MOSCOW - The "swine" who exposed the 10 Russian sleeper spies in the United States will not be tracked down and killed, Prime Minister Vladimir V. Putin said Thursday, saying Russia had abandoned the Soviet-era practice of killing turncoats.

MOSCOW - The "swine" who exposed the 10 Russian sleeper spies in the United States will not be tracked down and killed, Prime Minister Vladimir V. Putin said Thursday, saying Russia had abandoned the Soviet-era practice of killing turncoats.

"Russia's special services don't do that," he said during a televised call-in show. "As for the traitors, they will croak all by themselves. Whatever equivalent of 30 pieces of silver they get, it will get stuck in their throats."

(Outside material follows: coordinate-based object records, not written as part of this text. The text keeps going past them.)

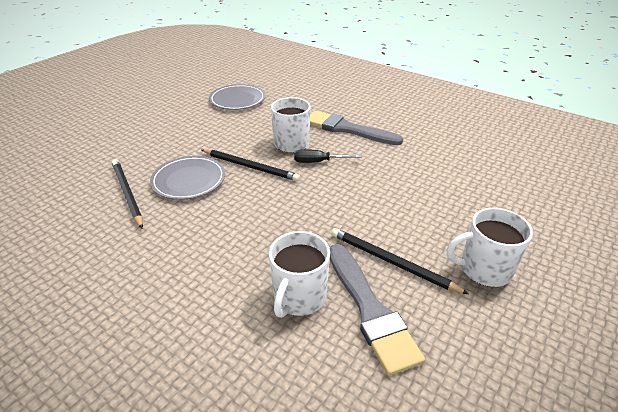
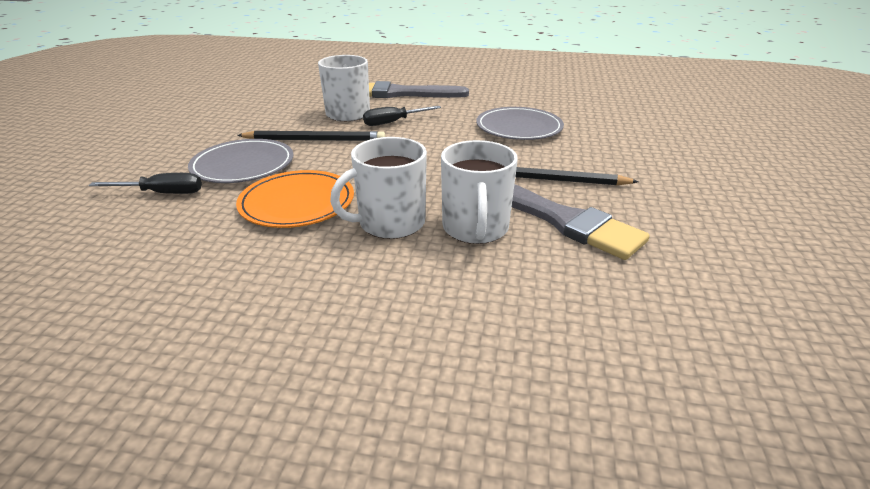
camera: 25 degrees left, 5 degrees down
black pencil [112,159,143,229] -> black screwdriver [89,173,202,194]
grey plate [209,84,265,110] -> grey plate moved to [476,107,564,140]
white mug [447,208,533,287] -> white mug moved to [330,137,427,239]
none -> orange plate [236,170,354,228]

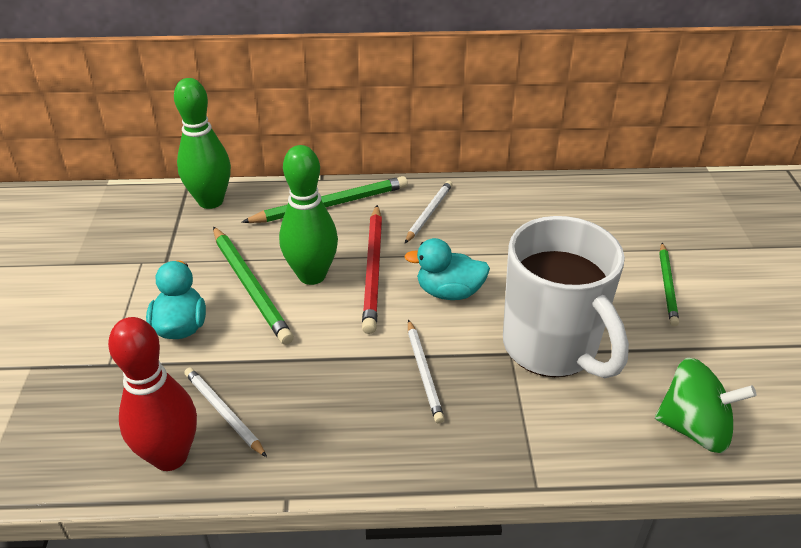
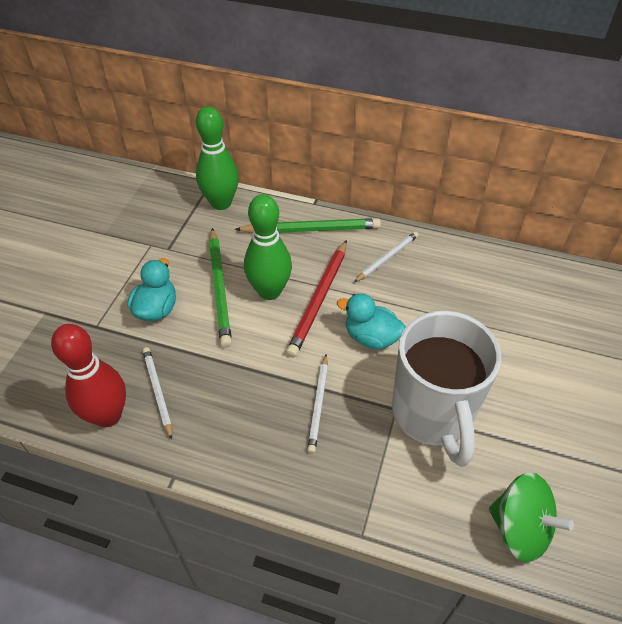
camera: 20 degrees right, 10 degrees up
green pencil [659,243,679,326] -> none

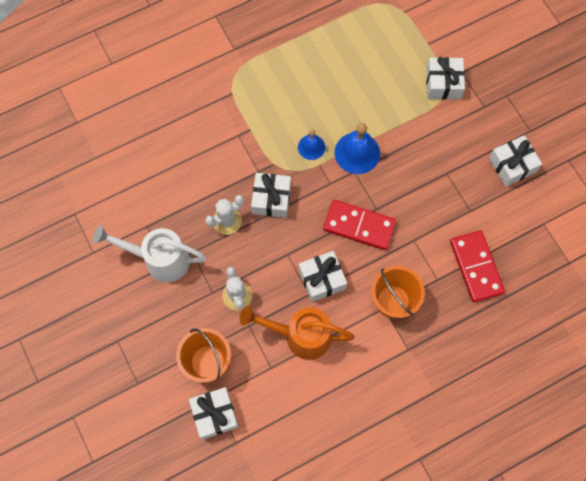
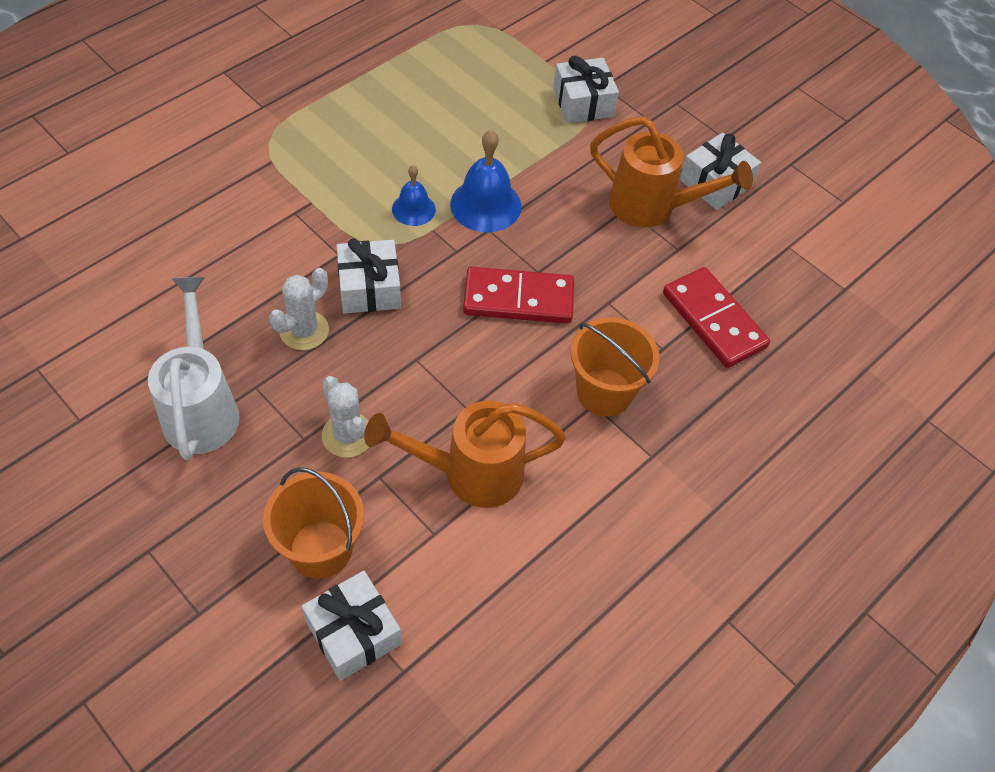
camera: 20 degrees left, 15 degrees down
white watering can [93,225,206,282] -> white watering can turned 90 degrees clockwise [148,277,240,460]
white gift [299,251,347,302] -> none
none -> orange watering can [590,116,753,228]

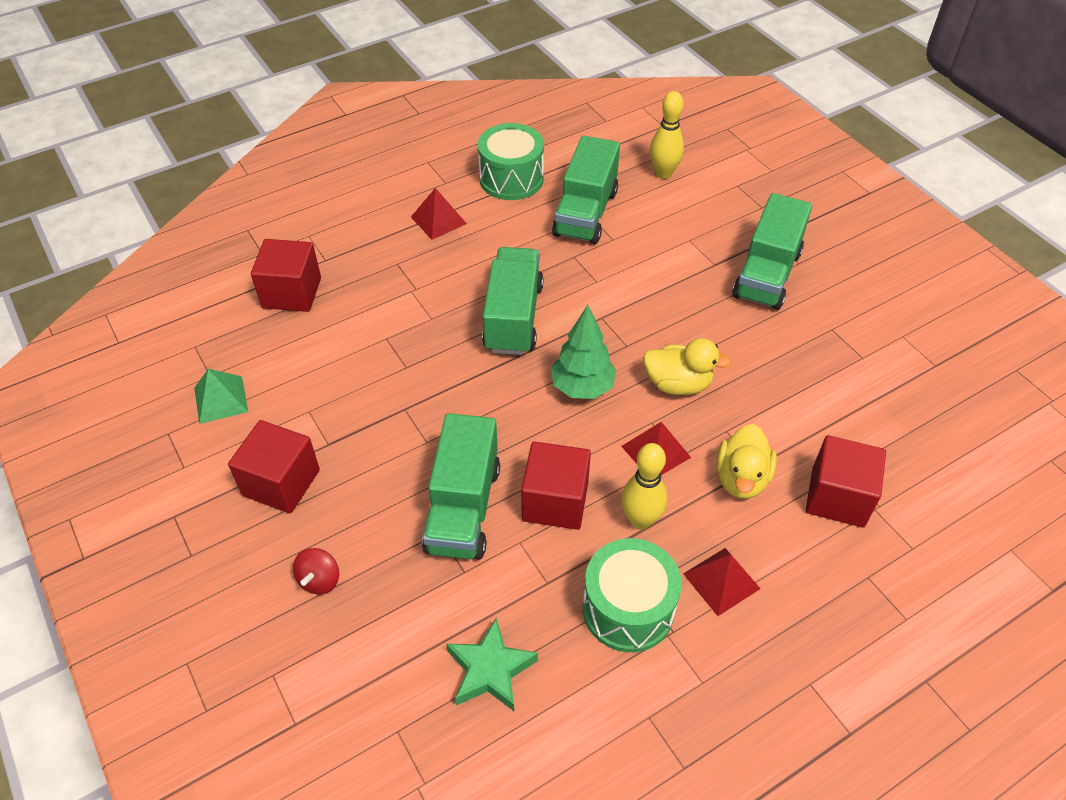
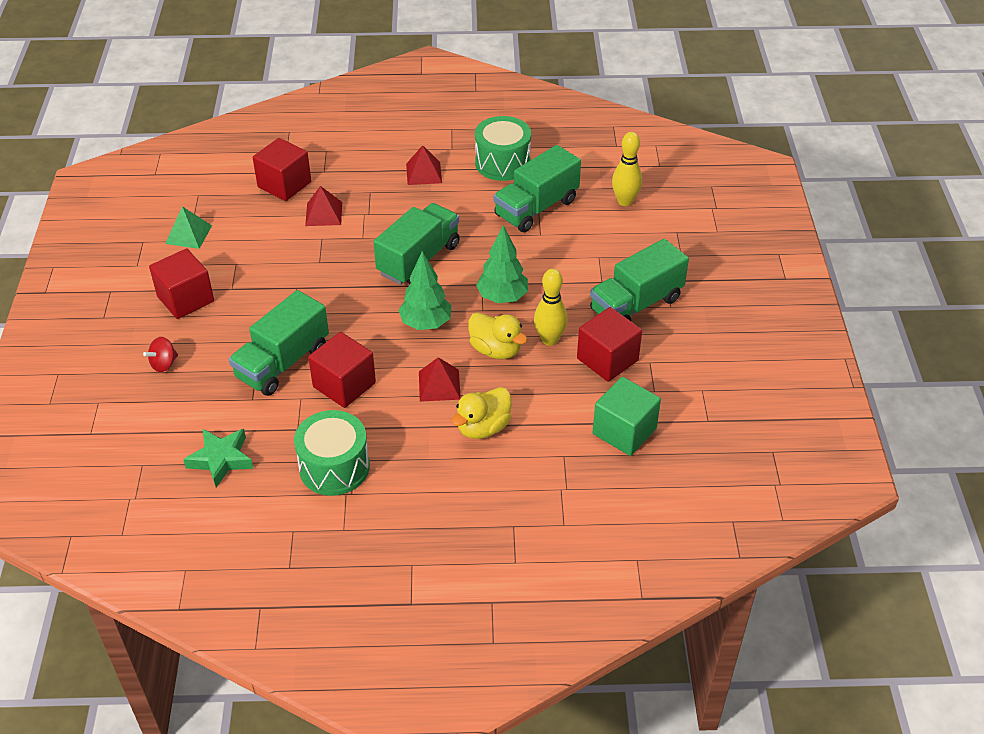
camera: 30 degrees right, 5 degrees down
yellow bowling pin [621,443,668,530] -> yellow bowling pin moved to [534,269,568,346]
red pyramid [683,548,761,616] -> red pyramid moved to [305,186,342,226]
red cube [806,435,886,528] -> red cube moved to [577,307,642,382]
none -> green tree [476,225,528,303]
none -> green cube [593,377,661,456]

The role played by a Russian intelligence officer in exposing the sleeper spies was first reported last month by the newspaper Kommersant. President Dmitry A. Medvedev confirmed the report, saying only that he had "found out about it on the day it happened."

Addressing the betrayal directly Thursday for the first time, Putin said the spies had been exposed by a fellow intelligence officer.

"Those people sacrificed their lives to serve the Motherland, and there happened to be an animal who betrayed them," Putin said. "How will he live with it all his life? How will he look his children in the eye? Swine!"

After the 10 agents returned to Russia in early July following a spy swap, Putin met with them and led them in singing patriotic songs. Medvedev bestowed the highest state awards on them in a Kremlin ceremony in October.

Putin, a KGB veteran who led the main Russian spy agency before becoming president in 2000, insisted in a recent CNN interview that the agents had caused no damage to the United States.

Russian officials in the past have issued similar denials that the special services were engaged in killing turncoats.

Alexander Litvinenko, a former KGB officer-turned-Kremlin critic who died in London in 2006 after ingesting radioactive polonium, blamed Putin for the poisoning. Russia denied any role in the killing and refused Britain's demand to extradite the main suspect, former KGB officer Andrei Lugovoi.

Russian security services also denied involvement when a former separatist president of Chechnya, Zelimkhan Yandarbiyev, was killed in a bomb explosion in Qatar in 2004. Two Russian intelligence agents were convicted in Qatar and later returned to Russia.